Why does the nephew ask this of Jeremiah? Maybe he wants to use the money to try to escape from Jerusalem. Maybe he thinks the Babylonians will change their minds and negotiate peace, which will end the siege. Maybe he is just trying to keep the law of inheritance. But God tells Jeremiah to buy the field. Jeremiah buys the field and has the deed sealed in an air tight and water proof vessel that will preserve the document for many years. Why does the prophet buy land in a country he knows will soon be conquered and devastated? Because he knows God will bring the people back to Jerusalem. “Houses and fields and vineyards shall be possessed again in this land” (15).
Jeremiah’s prayer seems to suggest that God’s command to buy the field is foolish. He probably expects to die in the war, or be killed by the king as a last act of revenge and defiance before the city falls, or be taken to Babylon to die there. In either case, the field will be useless to him.
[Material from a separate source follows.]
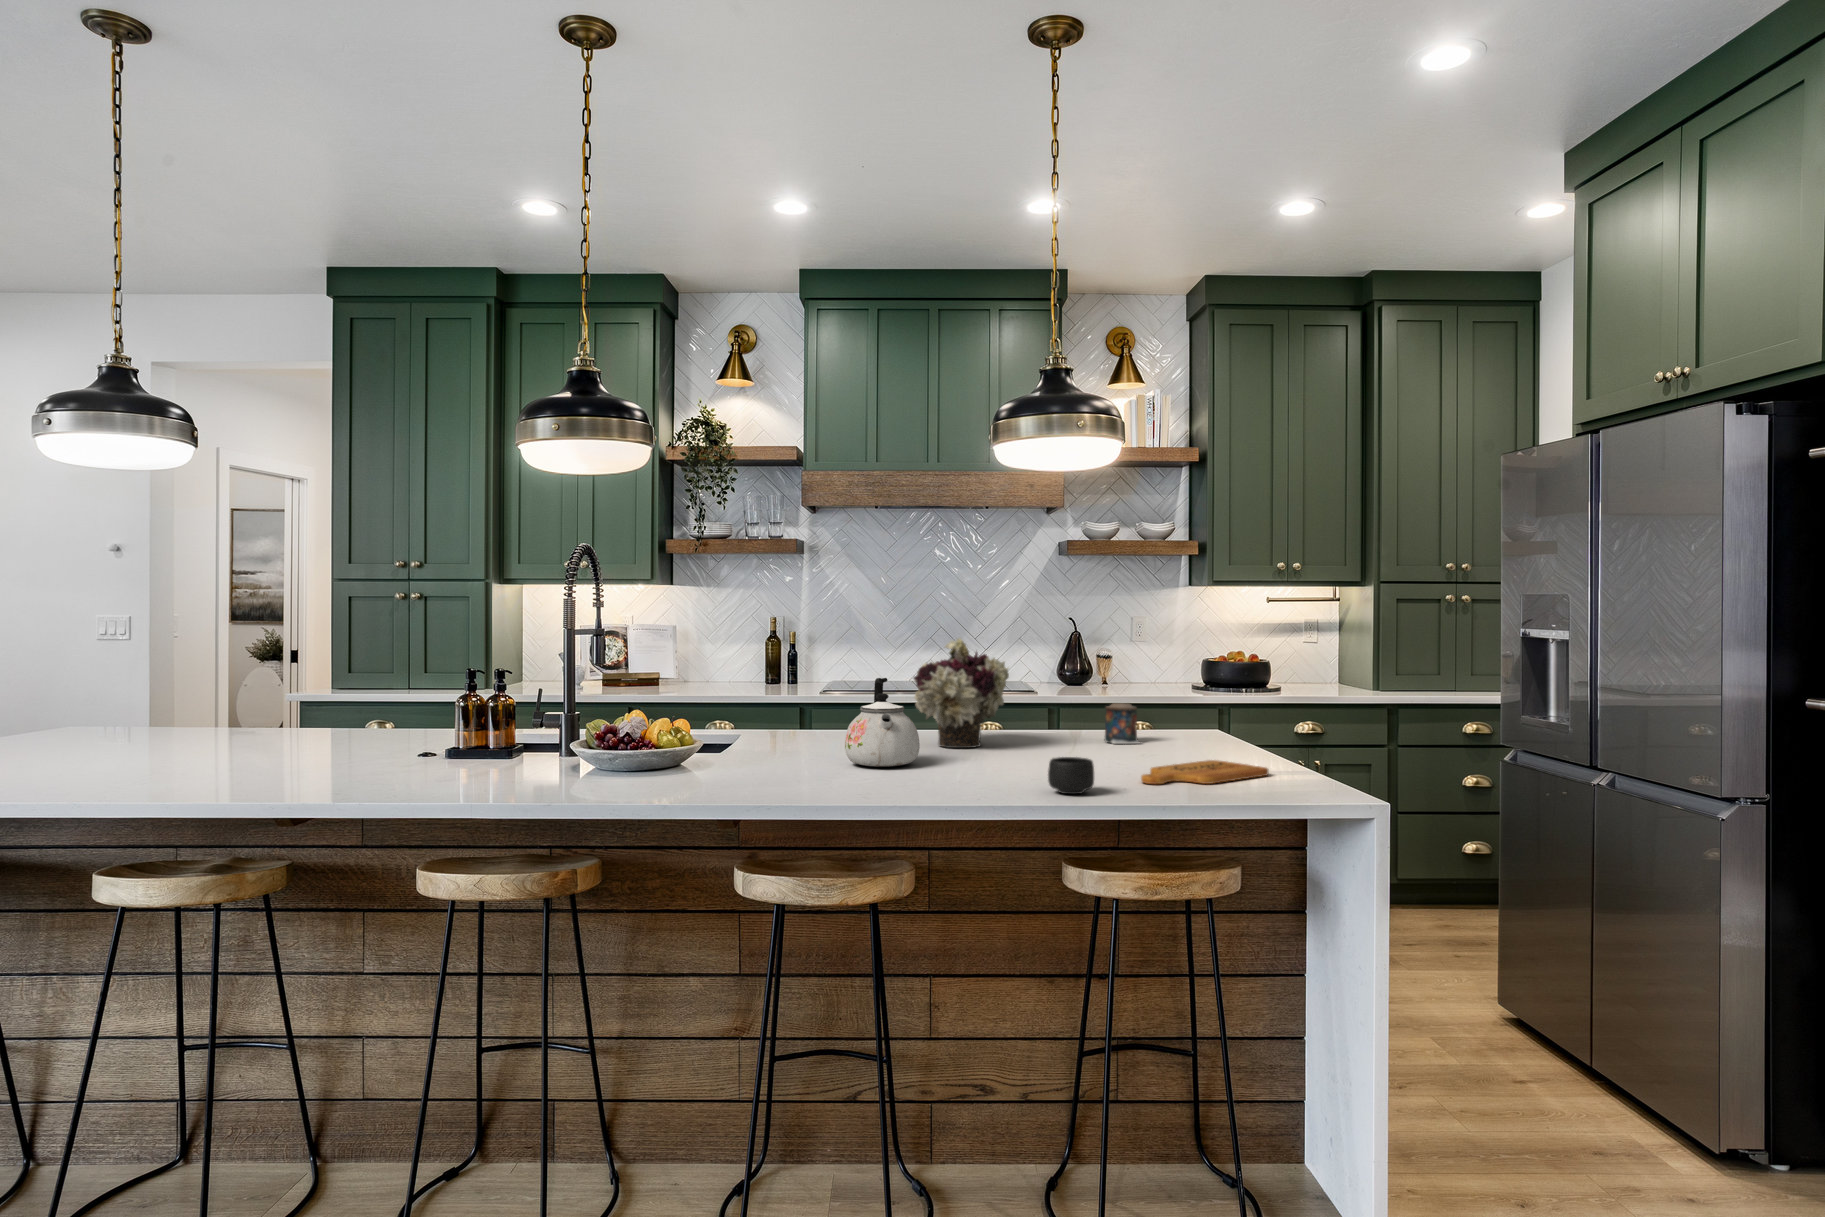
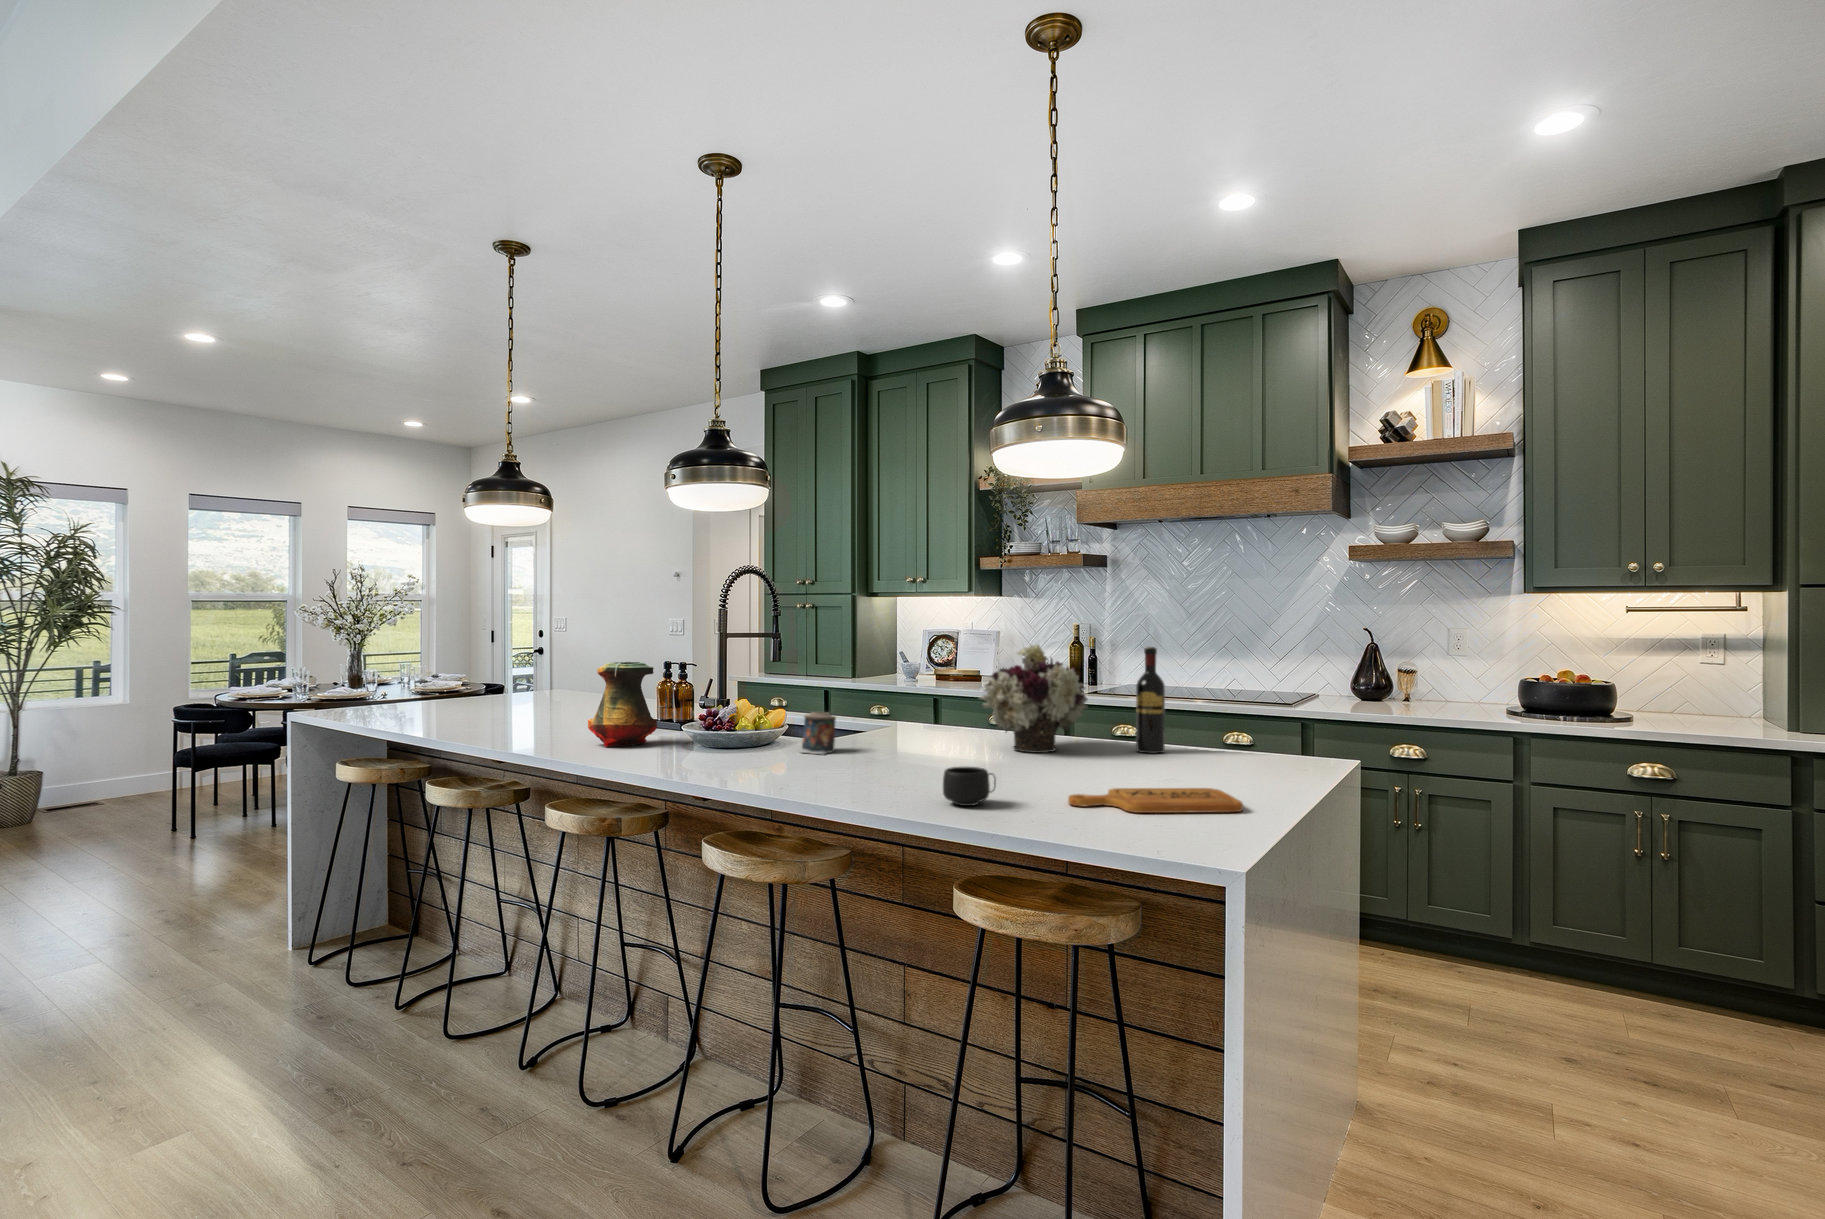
wine bottle: none [1042,638,1069,740] -> present [1136,647,1165,753]
vase: none [451,670,543,783] -> present [588,662,657,746]
kettle: present [845,678,920,767] -> none [872,680,941,762]
candle: present [1105,703,1142,744] -> present [799,712,836,754]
But God uses the field to show the reality of His promise. Just as His threat to destroy the city is being fulfilled, His promise to restore it will also be fulfilled. “I will cause their captivity to return, saith the Lord” (44).
Amid a moving account of the mercy of God in returning the captives comes another word about a king in the line of David. The line of David will be established on the throne again. This means Israel will have some form of independence, with its own king again. Along with this the priesthood, with its services and functions will be established again in Jerusalem. Ultimately these functions will be fulfilled in Jesus Christ, as we have seen in other passages of Jeremiah.